No início dos anos 2000, o pianista foi tema de um documentário de João Moreira Salles. O filme mostrava a personalidade do pianista: tímido, avesso a entrevistas, ele preferia se comunicar ao piano. “Quanto tenho de falar é um problema”, ele brincava sempre que começava uma entrevista. No filme, vemos ainda sua paixão pelo jazz, pela pianista Guiomar Novaes, a relação de amizade com Martha Argerich e com o próprio instrumento: uma das cenas mais célebres é aquela em que, na Sala São Paulo, chega à conclusão de que aquele piano não gosta dele.
O sucesso do filme coincidiu com uma nova etapa da carreira de Freire, que passou a realizar novas gravações após quase duas décadas longe dos estúdios. “Eu não gosto de gravar, todo o ritual me incomoda. Mas depois que comecei de novo acho que peguei gosto pela coisa. Agora, quero gravar cada vez mais. E tem outra coisa, para um músico como eu, que não gosta de ficar viajando o tempo todo, o disco tem uma outra vantagem: ele viaja para mim e eu fico em casa”, brincou em entrevista de 2004.

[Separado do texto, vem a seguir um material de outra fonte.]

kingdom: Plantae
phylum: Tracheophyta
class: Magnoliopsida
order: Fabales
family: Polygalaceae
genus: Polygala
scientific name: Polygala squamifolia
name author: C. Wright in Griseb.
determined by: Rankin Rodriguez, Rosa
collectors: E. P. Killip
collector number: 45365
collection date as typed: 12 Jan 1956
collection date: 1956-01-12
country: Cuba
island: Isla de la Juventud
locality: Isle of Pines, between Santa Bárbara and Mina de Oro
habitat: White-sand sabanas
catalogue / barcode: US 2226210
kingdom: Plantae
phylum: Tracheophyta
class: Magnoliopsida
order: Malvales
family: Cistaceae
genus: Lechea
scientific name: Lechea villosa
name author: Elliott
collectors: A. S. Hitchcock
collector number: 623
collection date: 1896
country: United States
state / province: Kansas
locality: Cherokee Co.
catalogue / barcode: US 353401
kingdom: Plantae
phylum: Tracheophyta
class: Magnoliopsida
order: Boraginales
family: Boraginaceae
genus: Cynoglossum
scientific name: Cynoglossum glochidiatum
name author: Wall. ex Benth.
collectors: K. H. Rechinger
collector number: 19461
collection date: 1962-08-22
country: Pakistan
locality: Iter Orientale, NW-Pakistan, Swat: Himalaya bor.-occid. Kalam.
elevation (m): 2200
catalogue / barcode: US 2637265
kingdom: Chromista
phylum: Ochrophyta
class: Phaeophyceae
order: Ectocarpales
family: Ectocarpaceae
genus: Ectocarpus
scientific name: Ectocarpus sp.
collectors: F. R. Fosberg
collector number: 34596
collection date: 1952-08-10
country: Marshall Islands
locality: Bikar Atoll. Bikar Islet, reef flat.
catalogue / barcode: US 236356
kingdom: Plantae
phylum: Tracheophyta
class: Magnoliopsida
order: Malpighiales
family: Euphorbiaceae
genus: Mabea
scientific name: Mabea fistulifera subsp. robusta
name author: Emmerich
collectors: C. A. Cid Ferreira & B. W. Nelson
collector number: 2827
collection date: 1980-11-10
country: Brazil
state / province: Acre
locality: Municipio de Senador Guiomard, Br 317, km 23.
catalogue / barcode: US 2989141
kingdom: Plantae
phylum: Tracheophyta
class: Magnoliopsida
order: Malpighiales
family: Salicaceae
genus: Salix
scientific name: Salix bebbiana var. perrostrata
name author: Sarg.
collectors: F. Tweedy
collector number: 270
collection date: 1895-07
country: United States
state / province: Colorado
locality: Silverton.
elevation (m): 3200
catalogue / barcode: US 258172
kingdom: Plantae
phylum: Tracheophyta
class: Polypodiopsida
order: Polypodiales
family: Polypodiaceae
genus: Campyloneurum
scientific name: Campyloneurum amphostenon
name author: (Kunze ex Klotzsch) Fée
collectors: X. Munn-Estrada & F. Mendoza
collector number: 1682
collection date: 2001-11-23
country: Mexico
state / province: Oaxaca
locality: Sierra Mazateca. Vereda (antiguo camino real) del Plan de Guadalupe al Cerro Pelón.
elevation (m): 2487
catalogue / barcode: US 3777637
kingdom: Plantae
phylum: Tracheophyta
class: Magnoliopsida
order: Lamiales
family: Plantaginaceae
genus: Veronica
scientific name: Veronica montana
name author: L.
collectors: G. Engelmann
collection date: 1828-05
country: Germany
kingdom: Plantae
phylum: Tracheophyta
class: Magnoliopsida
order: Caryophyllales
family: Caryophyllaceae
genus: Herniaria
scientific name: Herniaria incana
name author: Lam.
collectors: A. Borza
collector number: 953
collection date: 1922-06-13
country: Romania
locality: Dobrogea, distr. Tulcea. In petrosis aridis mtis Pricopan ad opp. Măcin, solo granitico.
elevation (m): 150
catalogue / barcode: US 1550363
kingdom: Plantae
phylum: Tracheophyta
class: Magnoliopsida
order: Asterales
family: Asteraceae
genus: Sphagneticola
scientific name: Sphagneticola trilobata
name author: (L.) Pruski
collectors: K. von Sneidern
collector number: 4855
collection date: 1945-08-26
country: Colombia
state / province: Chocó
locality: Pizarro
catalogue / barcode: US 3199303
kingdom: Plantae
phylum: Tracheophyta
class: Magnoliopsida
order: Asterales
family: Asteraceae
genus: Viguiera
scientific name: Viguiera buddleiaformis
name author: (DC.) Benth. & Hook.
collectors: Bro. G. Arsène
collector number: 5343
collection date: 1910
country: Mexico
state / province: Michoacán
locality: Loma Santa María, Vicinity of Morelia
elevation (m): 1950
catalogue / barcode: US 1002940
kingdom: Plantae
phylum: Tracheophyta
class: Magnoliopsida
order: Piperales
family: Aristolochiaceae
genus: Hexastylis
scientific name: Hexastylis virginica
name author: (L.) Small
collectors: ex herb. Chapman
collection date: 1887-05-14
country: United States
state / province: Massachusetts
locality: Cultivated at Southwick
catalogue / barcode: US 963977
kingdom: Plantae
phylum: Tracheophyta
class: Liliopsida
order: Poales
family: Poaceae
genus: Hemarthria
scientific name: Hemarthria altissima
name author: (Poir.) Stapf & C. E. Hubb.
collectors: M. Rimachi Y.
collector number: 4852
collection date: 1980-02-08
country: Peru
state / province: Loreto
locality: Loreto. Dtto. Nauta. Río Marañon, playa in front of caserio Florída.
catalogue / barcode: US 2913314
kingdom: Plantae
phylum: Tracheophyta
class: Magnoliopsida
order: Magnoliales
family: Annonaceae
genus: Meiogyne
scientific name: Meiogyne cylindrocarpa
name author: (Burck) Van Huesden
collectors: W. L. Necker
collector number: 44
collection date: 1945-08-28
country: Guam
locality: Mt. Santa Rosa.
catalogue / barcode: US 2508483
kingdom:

As gravações para o selo Decca renderam registros de referência de peças como os dois concertos de Brahms, o Concerto Imperador de Brahms e o Concerto nº 2 de Chopin. Também foram marcantes os discos solo dedicados a Beethoven, Schumann e Debussy, além de Encores, em que gravou uma série de autores brasileiros.
Na lembrança do público, no entanto, fica gravada para sempre uma outra peça, que Nelson Freire costumava sempre apresentar como bis em suas apresentações: a Melodia de Orfeu e Eurídice, de Gluck. A delicadeza, o lirismo – ali ficava sempre clara a relação íntima entre o artista, seu instrumento, sua música. O que sua morte agora transforma em memória inesquecível.